Mutation: It is used to maintain genetic diversity in the population by altering chromosomes to introduce new good traits. Basically six types of mutation operators are used in Genetic algorithm such as Bit string, flip bit, boundary, uniform, non uniform and Gaussian [17, 21].

Elitism: Elitism process involves copying a small proportion of the fittest candidates into the next generation, which are related to the best solution found [17].

The basic process of Genetic algorithms mainly involves creating an initial set of random solutions (population) and evaluating them [21, 23], by using the GA operators, in which the better solutions are identified (parents) and are then used to generate new solutions (children). These values can be used to replace with other population. This new population (generation), is then reevaluated and the process for generating new values continues until a final solution is found based on a specified condition of the fitness function [14]. Finally the function minimization is applied to the fitness function for test data generation.

3.2 Particle Swarm Optimization Algorithm (PSO)

PSO is a search based optimization technique that studies the social behavior of bird flocking or fish schooling. This algorithm mainly based on the movement and intelligence of swarms [18, 19]. The best solution can be found by a number of particles constituting a swarm, moving around in a particular search space of N-dimensional and adjusting their flying according to own and other’s flying experience. Particles are always keeping track for personal best solution, denoted by p-best and the best value of any particle, denoted by g-best. Simultaneously the speed is adjusted dynamically of each particle depending on flying experiences. The velocity of each particle can be changed by considering the parameters like current position and velocity, distance between current position and its p-best as well as the distance between current position and its g-best [12, 19].

3.3 Bee Colony Optimization Algorithm (BCO)

Bee Colony Optimization (BCO) is a special type of Swarm Intelligence (SI), where the honey bees are the agents of the group. They communicate with each other by “Waggle Dance” principle to exchange information about the location for rich food source. In this system there is a well coordinated interaction between bees of a particular colony, organized team work and simultaneous task performance [13, 15].

In a bee colony different types of bees are present like a queen bee, many male drone bees and thousands of worker bees where the Queen is responsible to lay eggs for creating new colonies the male drones are responsible to mate with the Queen. At the time of downfall, male drones are discarded from the colony. The females of the hive are the worker bees. They are main responsible to build blocks of the hive as well as to comb, clean, maintain, guard the hive, search and collect rich food to feed the queen and drones. The worker bees are of two types such as forager bees and scout bees. The scout bees search food sources randomly and after finishing their distance limits they return back to the hive to give the information to foragers by “Waggle Dance” principle. Finally after observing the direction and information regarding location of rich food sources the foragers start flying to collect food [13, 24]. BCO algorithms are used to solve diverse domains problems, bench mark problems like routing problems, NP-hard problems and Travelling Salesman Problems [15].

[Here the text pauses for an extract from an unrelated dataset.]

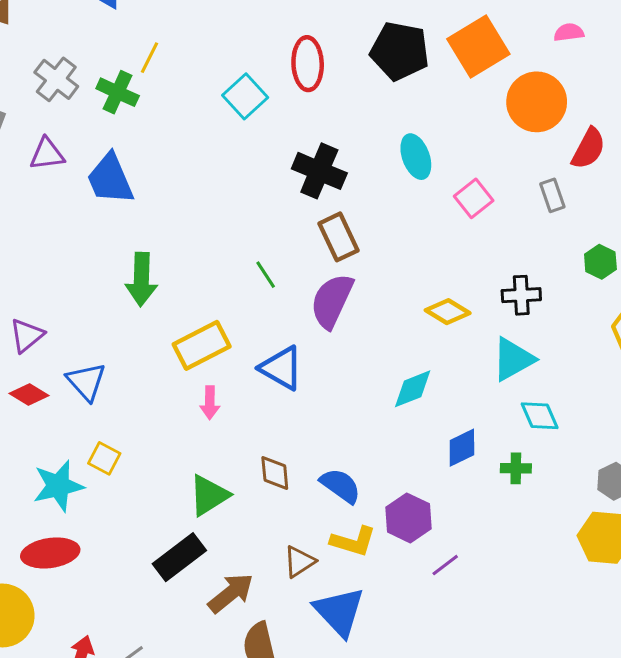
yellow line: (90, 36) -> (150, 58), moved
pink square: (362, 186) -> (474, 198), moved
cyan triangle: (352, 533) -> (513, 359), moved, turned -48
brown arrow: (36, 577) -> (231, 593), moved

4 Conclusion and Future Work

In this review paper we analyzed how different types of evolutionary techniques such as GA, PSO, ABCO and BCO have been efficiently used in software testing and have been applied extensively for automated test data generation. The results and performance of testing can be improved by these techniques. The evolutionary generation of test cases is proved to be very efficient and cost effective than manual testing. In future, we planned to combine the power of GA, PSO, ABCO and BCO in such a way that the new hybridized algorithm can produce a less number of test generations from which best test cases can be achieved for software testing. It is also planned to develop a new algorithm to generate test cases randomly and further optimize to find the best test cases.